Моим первым крупным произведением был исторический роман, озаглавленный «Князь Серебряный». Он выдержал три издания, его очень любят в России, особенно представители низших классов. Имеются переводы его на французский, немецкий, английский, польский и итальянский языки. Последний, сделанный три года назад веронским профессором Патуцци в сотрудничестве с одним русским, г-ном Задлером, появился в миланской газете «La perseveranza». Он очень хорош и выполнен весьма добросовестно. Затем мною была написана трилогия «Борис Годунов» в трех самостоятельных драмах, первая из которых, «Смерть Иоанна Грозного», часто шла на сцене в С.-Петербурге, а также в провинции, где она, впрочем, запрещена в настоящее время циркуляром министра внутренних дел. Шла она с большим успехом и в Веймаре в прекрасном немецком переводе г-жи Павловой. Существуют ее переводы на французский, английский и польский языки. Вторая часть трилогии, «Царь Федор» (переведенная на немецкий и на польский), была запрещена для постановки, как только появилась в печати. Это – самое лучшее из моих стихотворных и прозаических произведений, и в то же время оно вызвало больше всего нападок в печати. В связи с этим я должен упомянуть выпущенную мною брошюру, где даны указания к ее постановке и где, между прочим, опровергнуты доводы, на основании которых она была запрещена для сцены. Третья часть трилогии называется «Царь Борис»; на сцену она тоже не была принята[10].
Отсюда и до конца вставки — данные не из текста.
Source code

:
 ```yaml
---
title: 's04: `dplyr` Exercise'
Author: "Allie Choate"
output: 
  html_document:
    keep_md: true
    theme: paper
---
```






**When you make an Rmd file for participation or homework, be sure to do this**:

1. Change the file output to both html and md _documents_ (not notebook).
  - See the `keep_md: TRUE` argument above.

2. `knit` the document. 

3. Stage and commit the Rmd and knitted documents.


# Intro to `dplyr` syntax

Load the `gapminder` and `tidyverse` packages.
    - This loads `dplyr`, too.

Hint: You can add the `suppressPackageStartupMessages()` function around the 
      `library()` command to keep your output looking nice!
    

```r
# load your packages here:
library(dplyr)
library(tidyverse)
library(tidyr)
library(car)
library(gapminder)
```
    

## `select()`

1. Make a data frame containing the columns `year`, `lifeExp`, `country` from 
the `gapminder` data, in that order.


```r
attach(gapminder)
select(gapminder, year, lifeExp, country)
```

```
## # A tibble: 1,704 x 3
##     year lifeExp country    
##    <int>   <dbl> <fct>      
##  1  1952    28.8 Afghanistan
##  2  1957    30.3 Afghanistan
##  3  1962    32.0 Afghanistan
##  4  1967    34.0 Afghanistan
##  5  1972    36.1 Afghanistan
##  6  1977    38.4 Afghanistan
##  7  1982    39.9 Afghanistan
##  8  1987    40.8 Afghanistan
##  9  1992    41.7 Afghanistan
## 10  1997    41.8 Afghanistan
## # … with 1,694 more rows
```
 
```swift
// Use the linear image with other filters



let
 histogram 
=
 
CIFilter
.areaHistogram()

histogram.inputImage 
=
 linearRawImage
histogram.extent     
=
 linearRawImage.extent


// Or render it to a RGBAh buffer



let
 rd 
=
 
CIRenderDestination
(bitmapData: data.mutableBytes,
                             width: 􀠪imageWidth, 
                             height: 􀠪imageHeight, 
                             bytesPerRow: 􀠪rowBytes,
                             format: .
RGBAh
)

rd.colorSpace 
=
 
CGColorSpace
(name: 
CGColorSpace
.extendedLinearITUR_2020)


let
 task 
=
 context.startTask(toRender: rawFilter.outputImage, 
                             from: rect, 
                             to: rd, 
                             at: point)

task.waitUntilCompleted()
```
Есть также собрание моих лирических и эпических стихотворений, к которым присоединена драматическая поэма «Дон Жуан», переведенная на немецкий язык г-жою Павловой. Со времени издания этого сборника я написал много баллад и лирических стихотворений, рассеянных, главным образом, в «Вестнике Европы» и в «Русском вестнике»; из них я намерен в скором времени составить новый сборник. Лучшею из своих баллад считаю я ту, которая называется «Легенда»: она напечатана в «Вестнике Европы» за 1869 год[11]. Среди стихотворений, не вошедших в сборник, есть одно под заглавием «Поток-богатырь», в котором в сатирической форме изложены мои социально-политические взгляды. Оно имело огромный успех по всей России и навлекло на меня целую лавину оскорблений со стороны журналов. Три года назад оно было упомянуто в Вашей «Rivista Europea».
Резюмируя свое положение в нашей литературе, могу сказать не без удовольствия, что представляю собою пугало для наших демократов-социалистов и в то же время являюсь любимцем народа, покровителями которого они себя считают. Любопытен, кроме всего прочего, тот факт, что, в то время как журналы клеймят меня именем ретрограда, власти считают меня революционером.
Вот, любезнейший мой де Губернатис, моя история, как внешняя, так и внутренняя. Боюсь, что она показалась Вам чересчур длинной, но, во всяком случае, я избавил Вас от своих сердечных дел, которые, принимая во внимание, как напряженно переживаются мною и страдания и радости, сыграли немаловажную роль в моей жизни и не могли не отразиться в произведениях. Впрочем, думаю, что в этом я разделяю судьбу всех вообще поэтов. Итак, я заканчиваю свое бесконечное письмо, крепко пожимая Вам руку, с просьбой напомнить обо мне Вашей супруге и поцеловать от меня Корделию и нового спутника, которого Вы ей дали. Господь да хранит всех вас!
Всем сердцем Ваш
Алексей Толстой
И ничего в природе нет, что бы любовью не дышало
Совершенно удивительный был человек (и поэт, конечно)!